DOCUMENT TEXT.
/---

# what's the address of the staging area for Lyft at BWI?



## Urbanappalachian (Dec 11, 2016)

I can't seem to find it as the Lyft tutorial didn't specify an actual address but more like a diagram of "where its at", which means I'd have to drive around to find exactly where this diagram is! LOL. So I drove into where the Uber drivers hang around (since I also drive for Uber) and it's in the cell phone lot area. I noticed that I'm not in the Lyft staging area because the app didn't state how many Lyft drivers were ahead of me and so on plus on the app's map it showed I'm a little off from where I should be exactly. I think the area I should be in is somewhere near Elkridge Landing Rd if I'm not mistaken.


----------



## Lbd2323 (Feb 20, 2017)

Urbanappalachian said:


> I can't seem to find it as the Lyft tutorial didn't specify an actual address but more like a diagram of "where its at", which means I'd have to drive around to find exactly where this diagram is! LOL. So I drove into where the Uber drivers hang around (since I also drive for Uber) and it's in the cell phone lot area. I noticed that I'm not in the Lyft staging area because the app didn't state how many Lyft drivers were ahead of me and so on plus on the app's map it showed I'm a little off from where I should be exactly. I think the area I should be in is somewhere near Elkridge Landing Rd if I'm not mistaken.


Hit the little button that says navigate... Next to the (star) que indicator

Its a waste of time in that lot... Averaging over 2 hour waits for a trip and if you have to leave the lot... To say, use the restroom, you are kicked to the back of the que... Total bullshit


----------



## Urbanappalachian (Dec 11, 2016)

Oh so I always have to hit the little button next to the star to drive me to the staging area?

Yeah I noticed lots of Uber drivers in the staging lot look like bums waiting for the "big ride of the day". It was depressing I had to leave when there was like 70 ahead of me. I only would wait in the staging area AFTER dropping off a customer at BWI. Maybe some drivers are there to tough it out to see who would leave and the ones to stay wins?


----------

\---

WORK INSTRUCTIONS. Please state, from the forum thread about the Lyft staging area at BWI, the average wait for a trip in that lot.

People photos with keypoints
/---

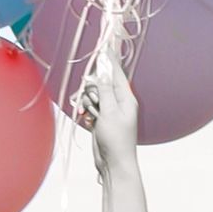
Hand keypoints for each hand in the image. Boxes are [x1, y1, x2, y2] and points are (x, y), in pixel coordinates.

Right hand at [84, 51, 139, 174]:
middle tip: (92, 103)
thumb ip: (104, 91)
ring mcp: (109, 111)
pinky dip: (86, 112)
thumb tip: (101, 73)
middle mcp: (118, 102)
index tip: (103, 47)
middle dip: (91, 90)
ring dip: (87, 102)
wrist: (113, 164)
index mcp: (126, 98)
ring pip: (92, 95)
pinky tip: (87, 121)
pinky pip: (89, 108)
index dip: (109, 60)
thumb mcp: (109, 113)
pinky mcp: (100, 119)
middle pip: (100, 83)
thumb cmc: (116, 140)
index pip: (116, 73)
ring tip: (90, 115)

\---

EXERCISE RESULT. Over 2 hours.